● **Quellenauszug**

:::

Eine Erpressernachricht ist meist nur der finale Akt eines Angriffs, der bereits länger läuft. Der eigentliche Beginn des Cyberangriffs liegt bereits Wochen oder Monate in der Vergangenheit. Das Muster ist bei vielen Angriffen identisch, auch wenn es kleinere Unterschiede gibt.
Ein Cyberangriff hat Ähnlichkeiten mit einem Banküberfall. Die Täter müssen ihr Ziel genau kennen. Sie kundschaften aus, welche Zutrittsmöglichkeiten es zum Gebäude gibt, wie Ein- und Ausgänge abgesichert sind, wie viel Sicherheitspersonal vorhanden ist, wo sich Tresorräume und Schließfächer befinden und auch, wie die Alarmsysteme funktionieren.
Kurz: Wenn Bankräuber eine Bank ins Visier nehmen, haben sie bereits umfassendes Insiderwissen gesammelt. Und es gibt nur wenig Möglichkeiten, diese Informationssuche zu erschweren oder zu erkennen.
Niemand, der ein Netzwerk oder ein bestimmtes System angreifen will, agiert „blind“. Diese Vorgehensweise ist zu risikoreich. Zum einen erhöht sich die Wahrscheinlichkeit deutlich, vor Erreichen des eigentlichen Ziels entdeckt zu werden. Zum anderen birgt es die Gefahr, lukrative Daten liegen zu lassen, was den potenziellen Gewinn der Angreifer schmälert. Vorher gute Erkundungsarbeit zu leisten, ist also entscheidend.
Schritt 1: Ziel-Unternehmen erkunden
Genauso verhält es sich bei Cyberangriffen auf Unternehmen. Die Täter wissen durch öffentlich zugängliche Quellen wie Google oder Karriereportale wie LinkedIn schon viel über ihr Ziel, etwa wer bei einem Unternehmen in welcher Position arbeitet. Welche Bauteile in der Infrastruktur vorhanden sind, finden sie über den Karriere-Bereich der Unternehmenswebseite heraus. Denn: In vielen Stellenbeschreibungen wird explizit nach entsprechenden Qualifikationen, wie etwa Windows Server-Zertifizierungen oder Cisco-Zertifikate, gefragt. Auch bestimmte Netzwerkscanner können Informationen darüber liefern, ob und welche Systeme aus dem Internet erreichbar und potenziell angreifbar sind.

:::

● **Aufgabenstellung**
Über welchen Bereich der Unternehmenswebseite erfahren Täter laut dem Quellenauszug, welche Bauteile in der Infrastruktur vorhanden sind? Die Auflistung ist hierfür ohne Bedeutung.

● **Gegebene Angaben**
:::

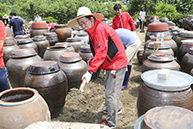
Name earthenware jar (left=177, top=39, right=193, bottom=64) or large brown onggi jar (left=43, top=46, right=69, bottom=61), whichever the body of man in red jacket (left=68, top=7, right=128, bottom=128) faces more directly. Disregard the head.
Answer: the large brown onggi jar

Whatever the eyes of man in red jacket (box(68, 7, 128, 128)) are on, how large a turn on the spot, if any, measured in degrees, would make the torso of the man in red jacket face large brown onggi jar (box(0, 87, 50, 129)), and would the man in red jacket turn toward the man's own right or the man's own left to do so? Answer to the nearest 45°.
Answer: approximately 45° to the man's own left

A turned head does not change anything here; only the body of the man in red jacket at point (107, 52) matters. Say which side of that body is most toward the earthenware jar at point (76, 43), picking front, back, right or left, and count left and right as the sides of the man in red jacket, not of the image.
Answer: right

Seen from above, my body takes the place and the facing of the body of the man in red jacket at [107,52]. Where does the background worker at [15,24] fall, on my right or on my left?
on my right

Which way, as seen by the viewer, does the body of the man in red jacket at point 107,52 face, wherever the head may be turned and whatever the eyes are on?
to the viewer's left

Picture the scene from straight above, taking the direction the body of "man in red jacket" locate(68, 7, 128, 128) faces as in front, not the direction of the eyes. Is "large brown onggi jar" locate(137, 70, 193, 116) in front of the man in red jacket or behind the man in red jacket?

:::

● **Lösung**
Über den Karriere-Bereich der Unternehmenswebseite.